Internacional. Un grupo de investigadores quiere desarrollar un termoestable de aceite vegetal epoxidado con base biológica. Los termoestables epóxicos se utilizan como adhesivos y revestimientos en electrónica, electrodomésticos y aviones, pero la mayoría de ellos no son amigables con el medio ambiente. Los termoestables de aceite de plantas epoxidados suelen ser débiles y se rompen fácilmente.
Los investigadores sintetizaron oligómeros de poliamida 1010 (Nyl) terminados en dicarboxilo a partir de monómeros derivados de aceite de ricino, es decir, ácido sebácico y decametilen diamina, y usaron Nyl para curar aceite de soja epoxidado (ESO) para fabricar todo el termoestable de epoxi derivado de aceite vegetal a través de un método de curado exento de catalizador.
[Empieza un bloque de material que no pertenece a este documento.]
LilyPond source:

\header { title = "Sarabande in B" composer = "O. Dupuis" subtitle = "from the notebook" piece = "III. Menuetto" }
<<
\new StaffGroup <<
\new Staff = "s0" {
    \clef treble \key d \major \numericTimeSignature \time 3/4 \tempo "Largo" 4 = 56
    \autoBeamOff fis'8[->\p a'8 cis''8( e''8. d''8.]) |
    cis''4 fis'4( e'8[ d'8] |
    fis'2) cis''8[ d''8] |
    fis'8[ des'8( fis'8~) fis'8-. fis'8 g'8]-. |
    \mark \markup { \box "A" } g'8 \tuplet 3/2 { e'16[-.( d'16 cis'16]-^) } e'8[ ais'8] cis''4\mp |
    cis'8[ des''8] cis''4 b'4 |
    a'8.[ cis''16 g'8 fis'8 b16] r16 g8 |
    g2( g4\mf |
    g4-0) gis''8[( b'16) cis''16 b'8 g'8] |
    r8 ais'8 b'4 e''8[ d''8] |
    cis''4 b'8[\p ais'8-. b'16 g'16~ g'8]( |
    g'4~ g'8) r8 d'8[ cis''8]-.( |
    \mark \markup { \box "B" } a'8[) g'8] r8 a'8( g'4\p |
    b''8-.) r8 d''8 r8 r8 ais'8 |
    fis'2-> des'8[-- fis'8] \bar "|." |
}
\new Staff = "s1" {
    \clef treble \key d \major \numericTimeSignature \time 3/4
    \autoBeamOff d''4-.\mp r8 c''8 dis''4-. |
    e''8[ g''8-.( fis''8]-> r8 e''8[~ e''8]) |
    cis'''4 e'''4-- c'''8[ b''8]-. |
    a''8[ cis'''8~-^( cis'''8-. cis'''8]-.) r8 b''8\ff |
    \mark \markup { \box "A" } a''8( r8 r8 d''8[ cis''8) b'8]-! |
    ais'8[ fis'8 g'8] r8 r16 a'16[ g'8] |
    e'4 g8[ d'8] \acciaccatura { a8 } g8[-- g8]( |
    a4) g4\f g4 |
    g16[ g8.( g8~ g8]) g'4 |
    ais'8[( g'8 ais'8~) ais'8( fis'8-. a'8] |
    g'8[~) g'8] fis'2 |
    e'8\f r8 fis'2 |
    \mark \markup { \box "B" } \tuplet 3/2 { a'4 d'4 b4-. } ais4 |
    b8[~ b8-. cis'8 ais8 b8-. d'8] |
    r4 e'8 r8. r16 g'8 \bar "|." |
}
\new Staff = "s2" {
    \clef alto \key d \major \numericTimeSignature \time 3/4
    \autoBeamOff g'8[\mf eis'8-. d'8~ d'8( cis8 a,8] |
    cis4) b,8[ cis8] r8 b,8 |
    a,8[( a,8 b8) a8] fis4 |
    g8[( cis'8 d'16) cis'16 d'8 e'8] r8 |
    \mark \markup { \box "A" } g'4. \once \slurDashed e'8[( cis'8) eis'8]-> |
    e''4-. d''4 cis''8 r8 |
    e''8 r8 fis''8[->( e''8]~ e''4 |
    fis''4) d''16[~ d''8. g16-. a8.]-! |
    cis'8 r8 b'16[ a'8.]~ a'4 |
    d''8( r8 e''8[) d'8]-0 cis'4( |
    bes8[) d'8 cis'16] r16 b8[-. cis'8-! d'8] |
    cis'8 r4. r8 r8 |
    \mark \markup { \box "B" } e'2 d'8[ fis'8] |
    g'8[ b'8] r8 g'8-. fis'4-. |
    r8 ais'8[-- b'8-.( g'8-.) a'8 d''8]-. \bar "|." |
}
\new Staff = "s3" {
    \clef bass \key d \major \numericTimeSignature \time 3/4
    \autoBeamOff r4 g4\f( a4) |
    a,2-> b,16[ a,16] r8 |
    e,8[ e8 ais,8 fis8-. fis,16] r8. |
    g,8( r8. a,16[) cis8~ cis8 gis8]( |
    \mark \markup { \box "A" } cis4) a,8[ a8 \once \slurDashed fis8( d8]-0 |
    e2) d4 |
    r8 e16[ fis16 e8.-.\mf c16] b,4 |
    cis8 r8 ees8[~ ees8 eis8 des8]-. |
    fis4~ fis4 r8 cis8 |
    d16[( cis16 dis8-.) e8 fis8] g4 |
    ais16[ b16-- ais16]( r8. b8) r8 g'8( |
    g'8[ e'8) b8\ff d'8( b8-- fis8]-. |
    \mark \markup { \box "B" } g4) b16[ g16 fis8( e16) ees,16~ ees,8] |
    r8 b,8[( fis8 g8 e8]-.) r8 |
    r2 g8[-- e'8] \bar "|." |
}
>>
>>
El estudio quimiorológico indicó que la velocidad de curado disminuye con el aumento de la longitud de la cadena Nyl. La densidad de reticulación del termoestable epoxi disminuye mientras que la cristalización mejora con el aumento de la longitud de la cadena Nyl, lo que da como resultado una mejora drástica en la resistencia a la tracción, el módulo de Young y el alargamiento a la rotura de los termoestables resultantes, permitiendo que esos parámetros aumenten hasta en 59, 145 y 18 veces, respectivamente, en comparación con el termoestable ESO curado con ácido sebácico.
La temperatura de fusión y por lo tanto la resistencia al calor de los termoestables también se mejoran obviamente con el aumento de la longitud de la cadena Nyl. Además, los termoestables muestran buena durabilidad y excelente estabilidad térmica. Con excelentes propiedades integrales, todas las termoestables de epoxi derivadas de aceites vegetales podrían encontrar algunas aplicaciones estructurales que no sean adhesivos y recubrimientos.